A água quente encolhe a roupa, por isso, simplesmente não o façam.
A verdade sobre opções honestamente acessíveis
Nós somos muito cuidadosos com o orçamento por aqui no Texas rural, por isso gastar um bom dinheiro em roupa de dormir costumava doer-me fisicamente. Antes, achava que a expressão "pijamas de bambu honestamente acessíveis" era um enorme oxímoro inventado pelos departamentos de marketing.
Mas eis a grande vantagem de encontrar a melhor roupa de dormir de bambu para bebés — a elasticidade é surreal. Um bom pijama de bambu tamanho 3 anos servirá frequentemente a uma criança desde os dezoito meses até começar praticamente a pré-escola aos quatro anos de idade.
As mangas simplesmente puxam-se para cima confortavelmente, as pernas começam a parecer umas leggings justas à medida que crescem, e o gancho desce um pouco, mas ninguém se importa porque eles estão a dormir. Quando nos sentamos e calculamos o custo por cada utilização ao longo de dois anos sólidos, em vez de ter de comprar babygrows de algodão baratos a cada três meses sempre que dão um pulo de crescimento, torna-se genuinamente a opção mais económica no geral para o orçamento familiar.
Antes que percam a cabeça a lidar com outra muda de fralda a meio da noite numa roupa dura que pica e que faz o vosso bebé transpirar, deem uma espreitadela às coleções de roupa de dormir e mantas orgânicas da Kianao e vejam a diferença por vós mesmas.
Algumas das perguntas completamente sem filtros que me fazem a toda a hora
Eles encolhem mesmo assim tanto nas lavagens?
Se os meterem numa lavagem quente e depois os enfiarem numa máquina de secar muito quente, sim, encolherão absolutamente até dois tamanhos inteiros e vocês vão ficar muito furiosas convosco próprias. Se os lavarem a frio e secarem ao ar como vos disse, podem encolher uns meros milímetros na primeira vez, mas depois manter-se-ão exatamente daquele tamanho para sempre. Simplesmente não utilizem calor.
Porque é que o tecido parece um bocadinho brilhante e pesado quando sai da embalagem?
A viscose de bambu tem um cair natural que a faz parecer muito mais pesada e sedosa do que o algodão barato a que estão provavelmente habituadas. Ela perde um pouco desse brilho escorregadio após as primeiras lavagens e torna-se apenas incrivelmente macia, como manteiga. É totalmente normal.
O meu filho pode usar isto lá fora, no calor do Texas, ou vai assar?
Os meus filhos praticamente vivem enfiados nos deles durante o verão inteiro. Como o tecido respira tão bem e afasta o suor dos seus corpinhos pegajosos, é sinceramente muito melhor para brincar ao ar livre na humidade do que uma t-shirt normal. Tenham só cuidado para que eles não escorreguem em superfícies de cimento, porque o tecido é delicado e certamente vai desfiar no asfalto mais áspero.
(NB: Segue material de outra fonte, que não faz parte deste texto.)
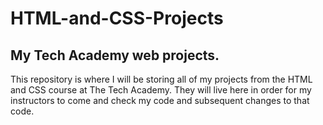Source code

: # HTML-and-CSS-Projects
## My Tech Academy web projects.

This repository is where I will be storing all of my projects from the HTML and CSS course at The Tech Academy. They will live here in order for my instructors to come and check my code and subsequent changes to that code.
Como é que se tiram as horríveis nódoas de cocó explosivo sem usar água quente?
Malta, a luz solar é mágica. Eu enxaguo aquele desastre no lavatório com água gelada e um bocadinho de detergente da loiça Fairy azul, e depois apenas estendo os pijamas molhados no meu alpendre logo debaixo do sol direto do meio-dia durante algumas horas. Os raios UV clareiam literalmente a nódoa amarela, fazendo-a desaparecer do tecido sem estragar as fibras. A avó tinha toda a razão em relação a isso.